#### Task requirements:
1. Reproduce the stretch of the moose hunt thread below from "Not that I can" through "they are old.".
2. Answer these questions from the moose hunt thread below.
(a) At what distance from the hunter was the bull, according to On a call?
(b) How did On a call obtain the video?
(c) How many points did the drop described by knapper have in all, and what was counted as a point?

#### Text for analysis:
# My moose hunt



## On a call (Mar 3, 2010)

Hope you like this bow moose hunt. After seeing the last video thought you might like this one too.

http://www.youtube.com/user/ladysanimage?feature=mhee#p/a/u/0/njJYCKJa4aHg


----------



## Mattuk (Oct 16, 2010)

I can't get to the video Brian.


----------



## On a call (Mar 3, 2010)

Try again...then click on the side Moose hunt.


----------



## SWAMPBUCK10PT (Apr 5, 2010)

GOOD SHOW----HAD TO BE EXCITING------


----------



## youngdon (Mar 10, 2010)

I like the look on his face when he has no idea where that bull is.


----------



## Mattuk (Oct 16, 2010)

Very good, I thought he was going to get done. He did well to keep still! What part did you play in this Brian?


----------



## On a call (Mar 3, 2010)

Nothing on my part other than I shot him.

Only joking...a friend sent it to me through email and just forwarded it.


----------



## bones44 (Jan 7, 2011)

I was gonna say that had to have been taken a few years ago or you age really well Brian....LMAO


----------



## Mattuk (Oct 16, 2010)

bones44 said:


> I was gonna say that had to have been taken a few years ago or you age really well Brian....LMAO


Aged well Brian was in cocoon!


----------



## On a call (Mar 3, 2010)

If you consider fat being in a cocoon I am on that.

Trying to age too fast but man life is tuff at times and hard too and a pain as well...but then a break in the weather, life shines


----------



## youngdon (Mar 10, 2010)

That's just the light at the end of the tunnel... LOL

From the train !


----------



## On a call (Mar 3, 2010)

And here I thought it was a spot light, I heard a call easy money over here...easy money, just look this way, easy money.


----------



## hassell (Feb 9, 2010)

Nice Bull, thank goodness he was blind in his left eye.


----------



## On a call (Mar 3, 2010)

Hey Rick I thought the same thing...he did not seem to pay much/any attention to the hunter. And at only 5 yards to boot.

Have you ever seen a double palmed moose ?


----------



## hassell (Feb 9, 2010)

On a call said:


> Hey Rick I thought the same thing...he did not seem to pay much/any attention to the hunter. And at only 5 yards to boot.
> 
> Have you ever seen a double palmed moose ?


 Not that I can remember But then again I usually never bothered shooting those little ones.


----------



## knapper (Feb 5, 2010)

We found a drop that had two rows of brow tines and a single palm. It looked like a elk/moose cross. We only found one side and it had in all 18 different points, counting anything over 1" a point. They get that way when they are old.

#### Record excerpts:
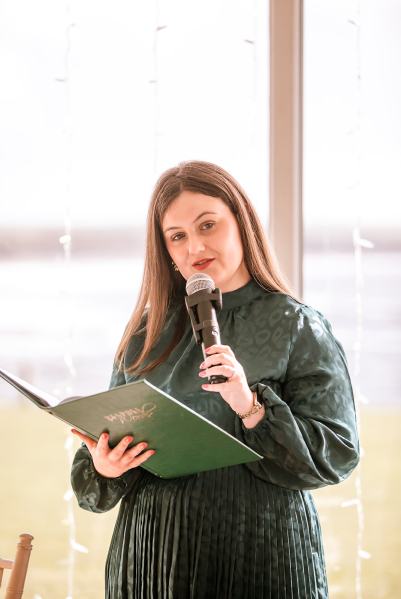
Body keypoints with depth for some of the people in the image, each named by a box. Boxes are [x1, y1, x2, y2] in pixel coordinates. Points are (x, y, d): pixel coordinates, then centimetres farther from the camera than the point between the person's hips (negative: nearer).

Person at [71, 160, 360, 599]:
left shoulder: (299, 328, -2)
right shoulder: (148, 334, 10)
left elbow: (336, 456, -8)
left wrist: (254, 409, -20)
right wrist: (103, 469, -10)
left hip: (259, 553, -3)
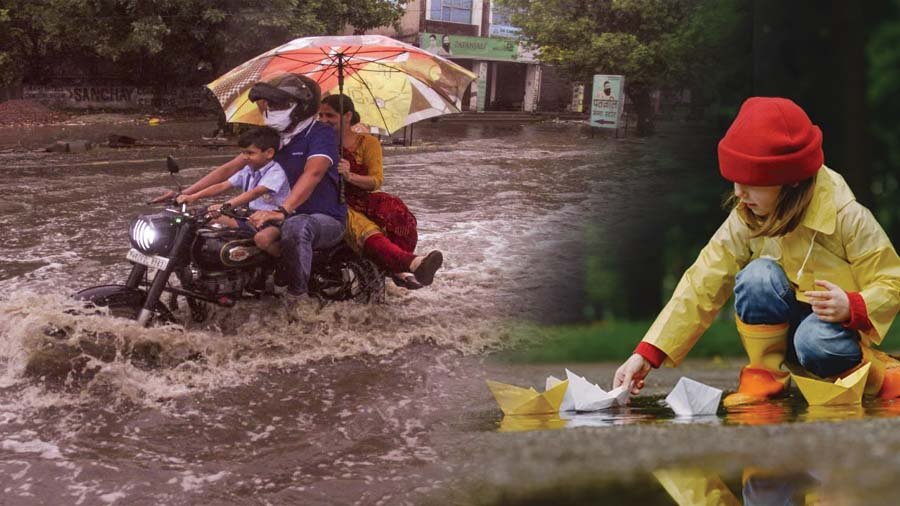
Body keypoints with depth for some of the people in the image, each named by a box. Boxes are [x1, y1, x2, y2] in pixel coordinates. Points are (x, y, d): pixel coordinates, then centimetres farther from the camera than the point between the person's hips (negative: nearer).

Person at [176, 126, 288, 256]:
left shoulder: (275, 173, -17)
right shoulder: (248, 171, 9)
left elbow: (255, 193, -32)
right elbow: (222, 186, 2)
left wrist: (226, 205, -44)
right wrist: (193, 197, -10)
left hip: (275, 222, -8)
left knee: (262, 238, -41)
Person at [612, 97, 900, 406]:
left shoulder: (848, 218, -20)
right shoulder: (745, 219, -11)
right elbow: (702, 287, -13)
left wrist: (852, 307, -36)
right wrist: (646, 355, -21)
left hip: (835, 326, -2)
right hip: (781, 328, 2)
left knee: (815, 342, -38)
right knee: (758, 275, -28)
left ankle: (875, 372, -5)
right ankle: (765, 375, -12)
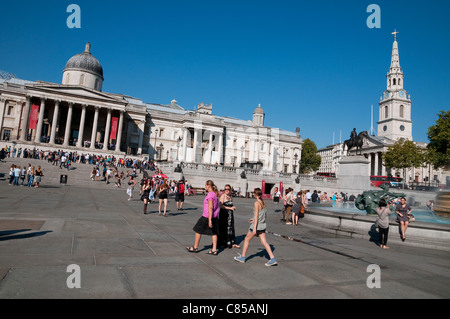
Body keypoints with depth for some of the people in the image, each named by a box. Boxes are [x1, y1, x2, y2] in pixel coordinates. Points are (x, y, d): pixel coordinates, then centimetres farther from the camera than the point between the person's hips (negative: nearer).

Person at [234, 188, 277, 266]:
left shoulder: (256, 203, -15)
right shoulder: (263, 203, 7)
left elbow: (256, 216, -18)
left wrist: (254, 228, -18)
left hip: (257, 225, -7)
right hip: (263, 225, 7)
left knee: (247, 239, 10)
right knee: (264, 242, 8)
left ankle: (243, 257, 20)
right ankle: (273, 259, 1)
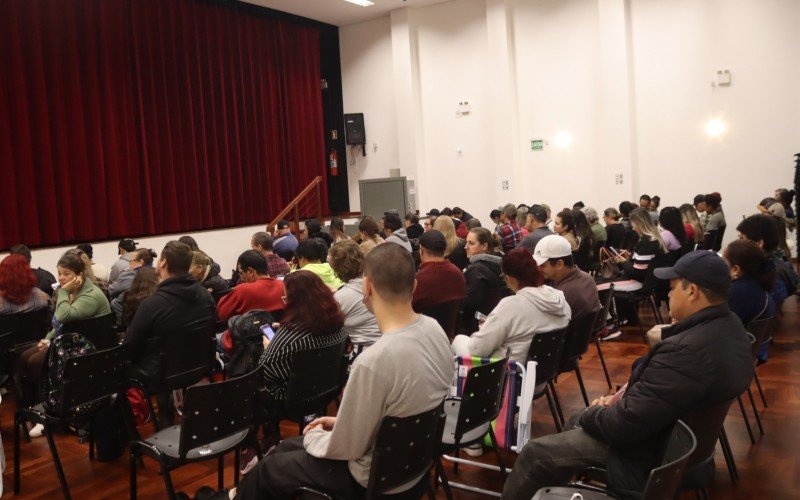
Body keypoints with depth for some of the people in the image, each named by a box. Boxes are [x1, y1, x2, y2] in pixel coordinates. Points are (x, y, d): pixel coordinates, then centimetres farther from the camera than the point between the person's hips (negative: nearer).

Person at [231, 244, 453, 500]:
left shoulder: (374, 361, -35)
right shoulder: (435, 329, -10)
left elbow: (344, 448, -21)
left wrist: (313, 437, 0)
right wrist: (343, 421, 8)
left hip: (376, 477, -7)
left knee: (268, 469, 17)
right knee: (286, 447, 24)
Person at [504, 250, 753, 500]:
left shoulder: (685, 351, -35)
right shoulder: (730, 326, -2)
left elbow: (624, 424, -29)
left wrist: (590, 413, -9)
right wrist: (622, 396, -3)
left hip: (654, 452, -10)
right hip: (682, 436, 10)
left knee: (534, 453, -2)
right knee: (577, 422, 27)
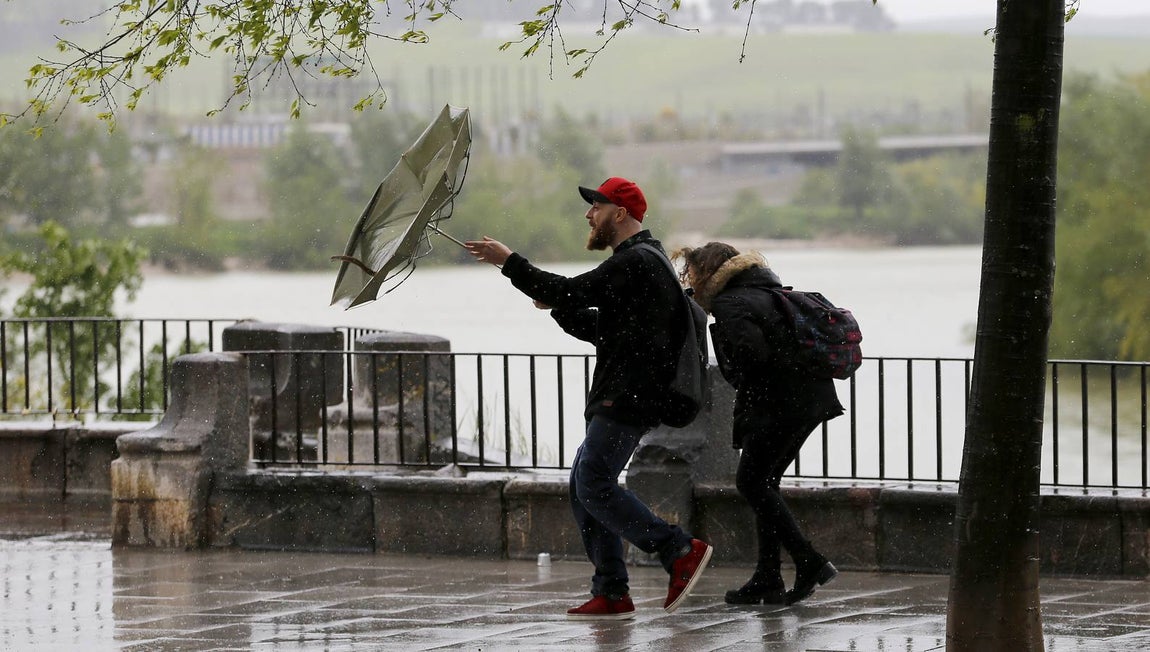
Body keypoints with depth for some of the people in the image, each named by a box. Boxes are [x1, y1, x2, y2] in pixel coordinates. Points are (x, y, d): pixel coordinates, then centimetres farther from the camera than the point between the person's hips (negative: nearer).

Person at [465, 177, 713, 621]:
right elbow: (600, 329, 25)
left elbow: (571, 292, -19)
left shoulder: (635, 262, -12)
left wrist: (508, 262, -12)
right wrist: (557, 305, 11)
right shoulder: (637, 260, 23)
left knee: (594, 485, -14)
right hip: (616, 398, 11)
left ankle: (681, 550, -11)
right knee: (584, 487, 8)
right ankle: (611, 593, 6)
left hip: (628, 400, -11)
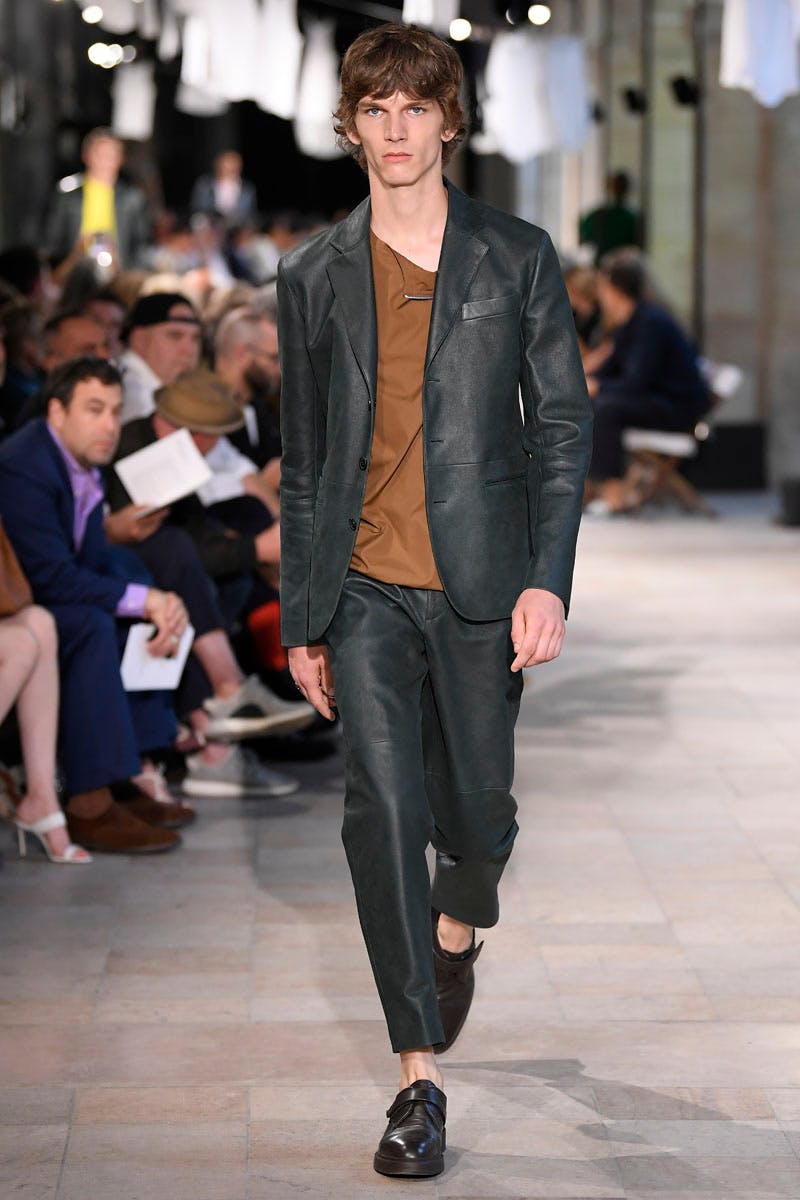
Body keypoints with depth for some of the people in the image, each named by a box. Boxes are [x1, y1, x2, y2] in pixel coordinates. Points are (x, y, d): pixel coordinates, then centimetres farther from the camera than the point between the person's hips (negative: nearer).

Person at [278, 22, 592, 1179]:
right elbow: (303, 456, 12)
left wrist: (547, 578, -8)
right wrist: (301, 616, 11)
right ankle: (420, 1080, -4)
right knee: (382, 808, -10)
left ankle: (459, 925, 46)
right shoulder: (314, 276, 8)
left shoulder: (517, 258, 3)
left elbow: (564, 424, 2)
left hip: (482, 579, -1)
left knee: (475, 802, 8)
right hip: (365, 586, 1)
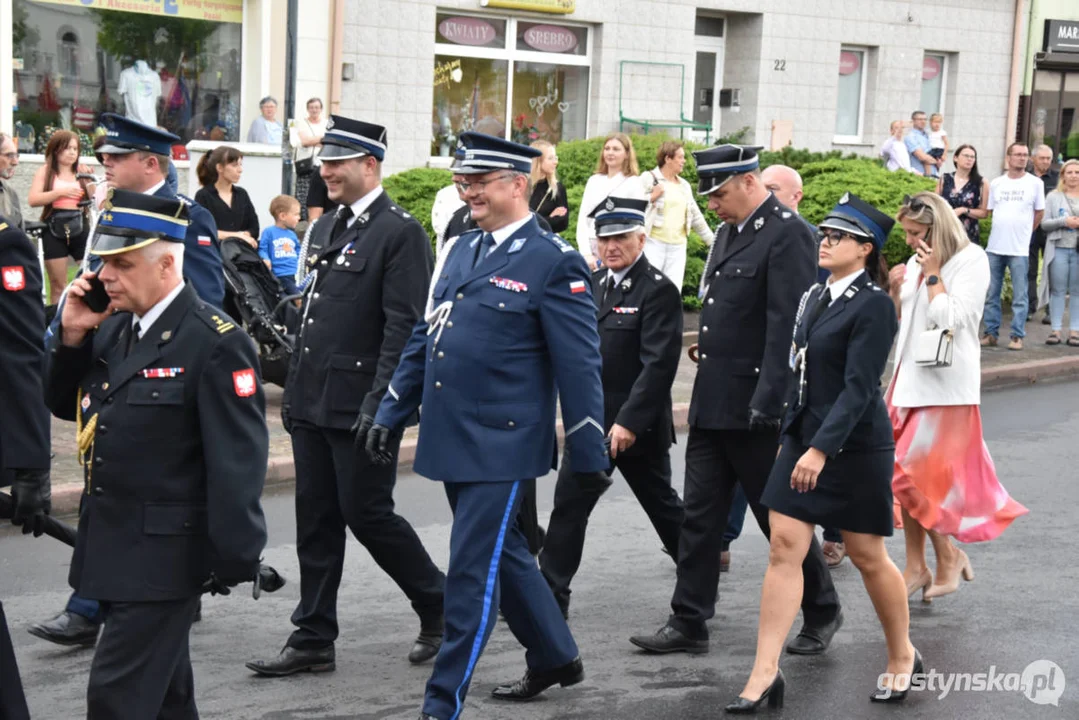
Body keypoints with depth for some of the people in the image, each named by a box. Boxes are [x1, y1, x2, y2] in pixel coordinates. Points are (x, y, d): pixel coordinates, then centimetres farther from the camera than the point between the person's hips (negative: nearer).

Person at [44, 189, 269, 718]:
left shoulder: (215, 344, -18)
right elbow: (65, 405, 15)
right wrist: (71, 337, -2)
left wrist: (234, 560, -19)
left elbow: (237, 461, -19)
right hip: (111, 547, 8)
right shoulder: (112, 329, 7)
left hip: (165, 555, -8)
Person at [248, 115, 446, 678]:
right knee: (315, 522, 9)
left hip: (360, 407, -8)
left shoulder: (401, 233, -11)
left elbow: (405, 326, -17)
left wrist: (380, 404, -21)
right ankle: (313, 641, 16)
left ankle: (440, 607, 19)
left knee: (366, 514, -2)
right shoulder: (324, 229, 16)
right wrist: (293, 389, 18)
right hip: (313, 402, 8)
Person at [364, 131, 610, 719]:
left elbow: (579, 366, -10)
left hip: (501, 443, -8)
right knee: (501, 554, 19)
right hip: (452, 438, 8)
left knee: (472, 571, -5)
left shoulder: (554, 262, -10)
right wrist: (390, 415, 14)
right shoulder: (462, 250, 12)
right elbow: (423, 338, 17)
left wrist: (589, 454, -9)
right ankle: (555, 658, 37)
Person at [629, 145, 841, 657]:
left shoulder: (787, 234, -15)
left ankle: (821, 613, 23)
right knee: (700, 515, 9)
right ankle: (689, 623, 16)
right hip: (712, 404, 8)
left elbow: (788, 326, -20)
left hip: (754, 409, -8)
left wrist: (768, 404, -23)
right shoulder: (731, 230, 13)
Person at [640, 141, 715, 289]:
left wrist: (712, 241, 22)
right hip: (653, 244, -5)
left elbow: (696, 216, 23)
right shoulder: (649, 178, 0)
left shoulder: (684, 185, 18)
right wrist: (652, 197, -16)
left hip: (678, 248, 5)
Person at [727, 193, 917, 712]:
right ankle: (765, 673, 1)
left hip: (854, 447, -7)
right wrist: (791, 437, 16)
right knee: (784, 550, 0)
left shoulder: (873, 304, -14)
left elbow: (859, 386, -20)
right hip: (802, 437, 7)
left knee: (867, 556, 6)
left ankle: (902, 657, 28)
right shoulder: (814, 296, 9)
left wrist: (821, 448, -27)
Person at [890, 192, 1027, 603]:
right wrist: (895, 291, 0)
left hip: (945, 387, -7)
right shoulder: (916, 262, 12)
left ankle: (948, 555, 10)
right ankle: (916, 567, 15)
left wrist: (933, 275, -13)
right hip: (910, 381, 7)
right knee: (908, 478, 7)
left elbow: (950, 320, -18)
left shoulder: (971, 260, -8)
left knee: (916, 478, -8)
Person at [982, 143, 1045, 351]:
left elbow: (1039, 213, 8)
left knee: (1019, 296, -2)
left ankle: (1017, 336, 4)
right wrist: (1003, 230, 8)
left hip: (1019, 249, -3)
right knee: (991, 295, 7)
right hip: (995, 247, 3)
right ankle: (991, 333, 14)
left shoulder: (1035, 183, 1)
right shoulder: (996, 183, 8)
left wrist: (1024, 232, 12)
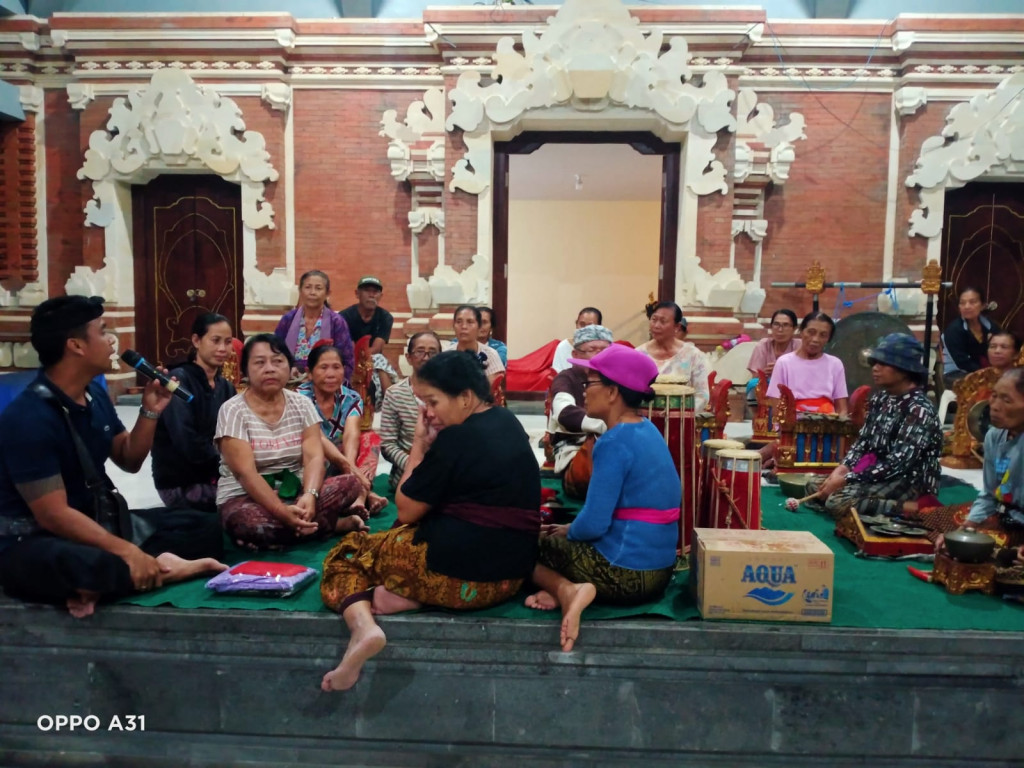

#### Answers:
1.
Not that I can remember But then again I usually never bothered shooting those little ones.


----------



## knapper (Feb 5, 2010)

We found a drop that had two rows of brow tines and a single palm. It looked like a elk/moose cross. We only found one side and it had in all 18 different points, counting anything over 1" a point. They get that way when they are old.

2.
(a) Only 5 yards.
(b) A friend sent it through email, and On a call forwarded it.
(c) 18 points, counting anything over 1" as a point.